EXERCISE PROMPT →
Would you print every entry below exactly as written, omitting the images?

• • • • •

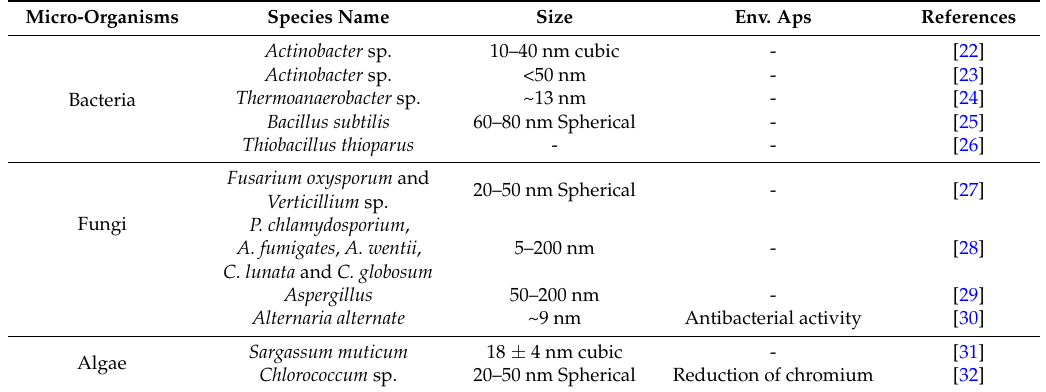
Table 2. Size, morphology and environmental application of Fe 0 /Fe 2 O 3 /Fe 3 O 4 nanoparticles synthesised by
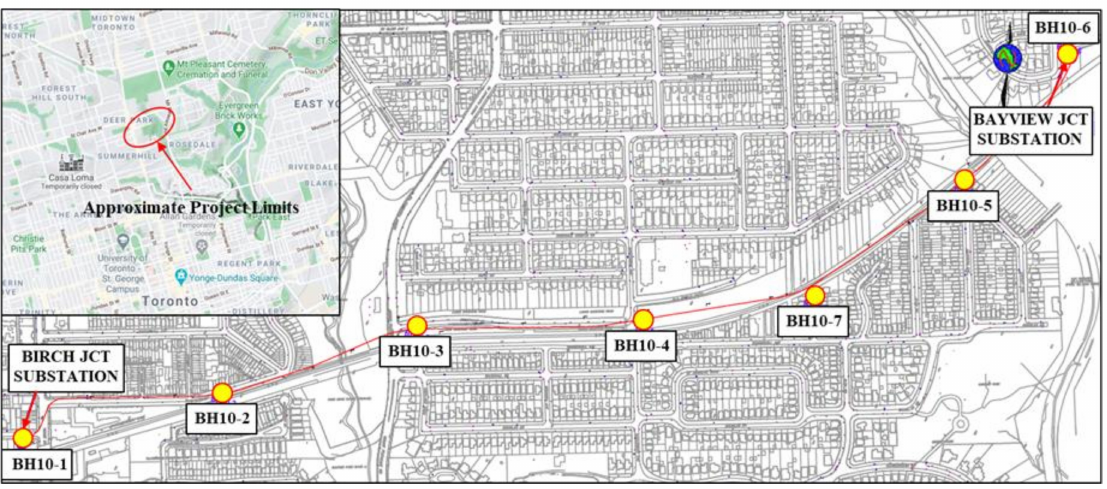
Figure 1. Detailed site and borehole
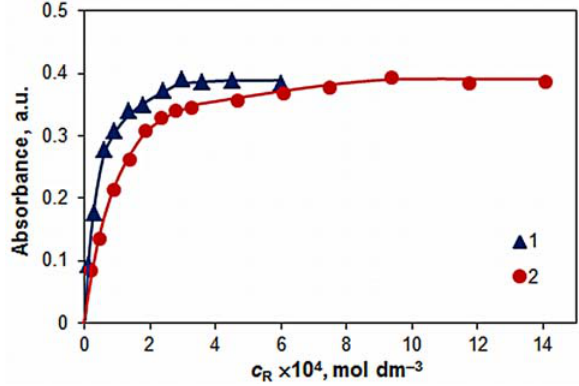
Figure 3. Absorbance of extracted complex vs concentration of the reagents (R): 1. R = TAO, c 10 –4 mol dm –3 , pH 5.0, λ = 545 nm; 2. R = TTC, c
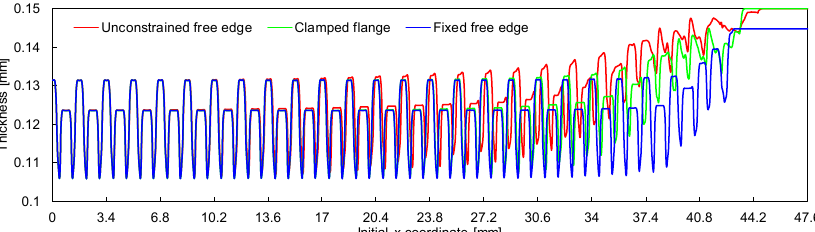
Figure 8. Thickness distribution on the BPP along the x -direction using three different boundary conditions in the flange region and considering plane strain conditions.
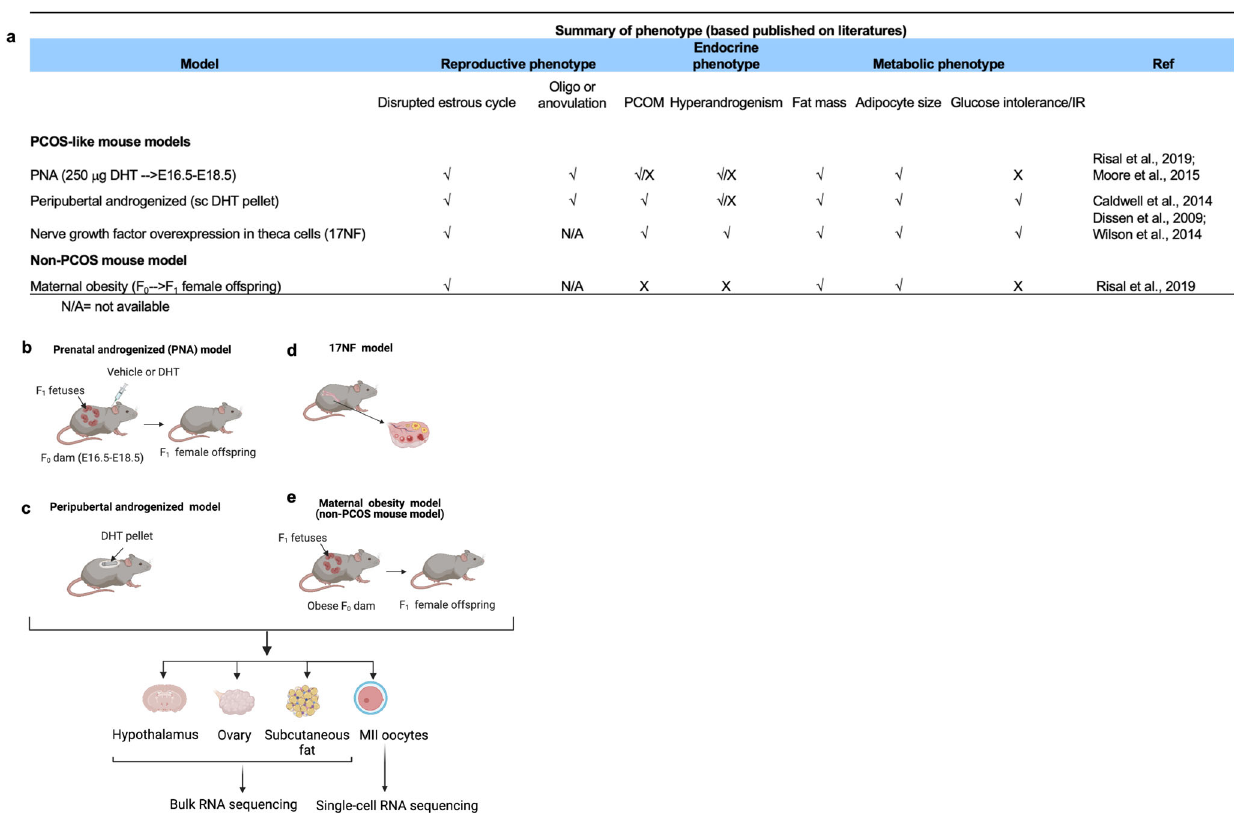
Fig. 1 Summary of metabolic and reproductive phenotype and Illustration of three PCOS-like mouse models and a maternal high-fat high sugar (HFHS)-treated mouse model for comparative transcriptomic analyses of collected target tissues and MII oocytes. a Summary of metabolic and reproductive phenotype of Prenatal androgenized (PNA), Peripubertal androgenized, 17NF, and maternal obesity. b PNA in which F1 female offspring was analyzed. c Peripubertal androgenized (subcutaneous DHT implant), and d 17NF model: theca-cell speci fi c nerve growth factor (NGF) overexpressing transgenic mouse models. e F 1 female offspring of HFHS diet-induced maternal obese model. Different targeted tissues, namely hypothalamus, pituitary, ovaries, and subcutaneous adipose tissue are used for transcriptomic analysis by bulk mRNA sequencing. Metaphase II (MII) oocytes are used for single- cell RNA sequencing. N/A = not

• • • • •

EXERCISE RESULT →
Table 2. Size, morphology and environmental application of Fe 0 /Fe 2 O 3 /Fe 3 O 4 nanoparticles synthesised by
Figure 1. Detailed site and borehole
Figure 3. Absorbance of extracted complex vs concentration of the reagents (R): 1. R = TAO, c 10 –4 mol dm –3 , pH 5.0, λ = 545 nm; 2. R = TTC, c
Figure 8. Thickness distribution on the BPP along the x -direction using three different boundary conditions in the flange region and considering plane strain conditions.
Fig. 1 Summary of metabolic and reproductive phenotype and Illustration of three PCOS-like mouse models and a maternal high-fat high sugar (HFHS)-treated mouse model for comparative transcriptomic analyses of collected target tissues and MII oocytes. a Summary of metabolic and reproductive phenotype of Prenatal androgenized (PNA), Peripubertal androgenized, 17NF, and maternal obesity. b PNA in which F1 female offspring was analyzed. c Peripubertal androgenized (subcutaneous DHT implant), and d 17NF model: theca-cell speci fi c nerve growth factor (NGF) overexpressing transgenic mouse models. e F 1 female offspring of HFHS diet-induced maternal obese model. Different targeted tissues, namely hypothalamus, pituitary, ovaries, and subcutaneous adipose tissue are used for transcriptomic analysis by bulk mRNA sequencing. Metaphase II (MII) oocytes are used for single- cell RNA sequencing. N/A = not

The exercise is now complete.